I’ve driven up and down the South Island’s West Coast a million times (and I never get sick of it!) but recently a friend and I took off from Christchurch in my mum’s campervan with the intention of driving all the way from the top to the bottom, which I’d never done. I have always referred to this part of Aotearoa as “West Coast Best Coast” and it was time I saw every inch of it!

First up, we made our way to the very Northern end of the road. The further north we travelled, the more sub-tropical everything felt. The beaches had softer sand and there were native palm trees galore (we’ve only got one native palm in NZ – the Nikau). The population shrinks the further north you go on this road and some of the small coal-mining towns felt like ghost towns but were also charming in their own special way. The colourfully painted cottages set against steep rainforest-covered hills make for a pleasant scene.

Lake Kaniere in Winter. Photo by Alex Cameron.

We stopped in Karamea after a long and gruelling drive over some gnarly mountains and were both very pleasantly surprised by the place. Even though it was a quiet Sunday morning, we could feel that the town had a great community spirit and everyone we met was very friendly and willing to help us figure out what we should explore. We had a delish venison pie from a cute café in town and continued the extra little stretch up the road to the start of one of New Zealand’s 10 Great Walks – The Heaphy Track. Mannnnnnn, what a track! It was one of those magical winter days that felt like spring was creeping in. The air was warm and smelt really nice.

The Punakaiki Coastline is Stunning!

We decided to do an hour in and an hour out and it was an excellent decision. We climbed through breath-taking native forest, up to clifftop lookouts and on to a beautiful sandy beach which we had all to ourselves. The track reminded me a bit of the Abel Tasman Track – the most popular of NZ’s ten great walks, although this one doesn’t have the consistent stream of people, so feels a bit more secluded.

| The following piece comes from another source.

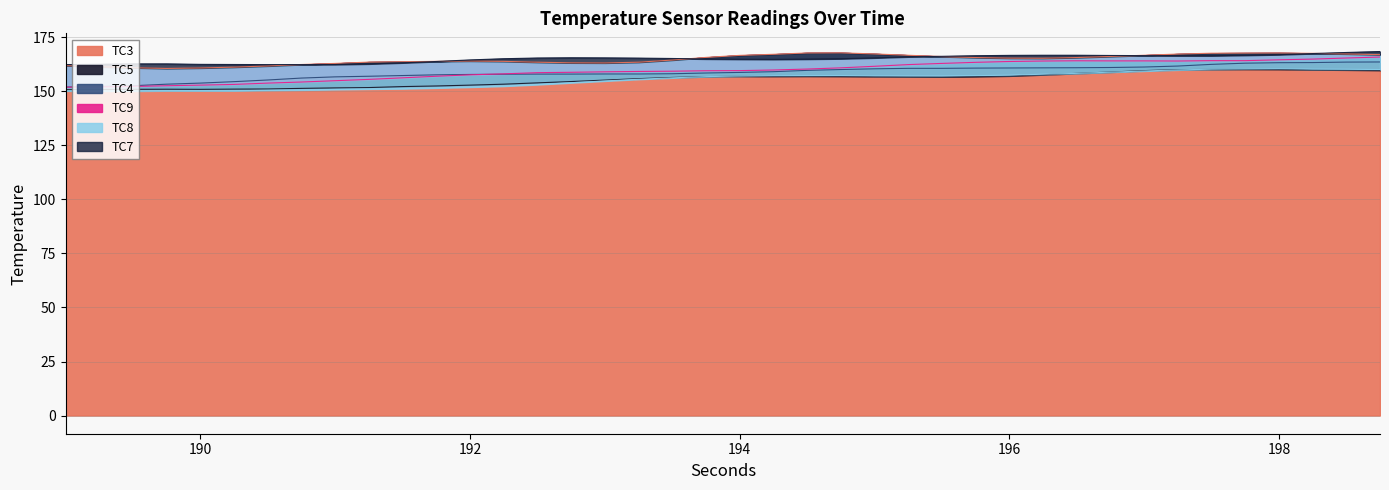

At which category is the sum across all series the highest?

198.75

Although this stretch of the West Coast is certainly not the most convenient to visit when one does not have a lot of time to explore New Zealand, I would absolutely love to showcase this section of West Coast Best Coast to our clients, especially when they have a couple of extra days up their sleeve and appreciate the more “off the beaten path” style places.

We were determined to get to Jackson Bay where the road ends to the South. And we did! Wow, what a dramatic difference from the north end. Jackson Bay was harsh and unforgiving – rain and strong winds battered us all along the winding coastal drive. We stopped at the end of the road in the hope that we could enjoy lunch at the Cray Pot – a somewhat famous establishment down that way – but alas, it was closed. We cooked chicken burgers in the campervan and proceeded to hike through the forest to a secluded bay on the other side of the peninsula.

The Start of the Heaphy Track (Karamea end)

The sharp rocky coastline was a real contrast to the Heaphy Track up further North. Getting to Jackson Bay at the very southern end of the road is much easier than making it all the way to the Northern tip, thanks to the Bay only being a 40-minute detour, while Karamea is a good couple of hours each way off the main route. Both were well worth the extra driving and the contrast in landscapes is quite amazing. I love that after 6 years of travelling this diverse country full time that I am still finding surprises around the corner from time to time!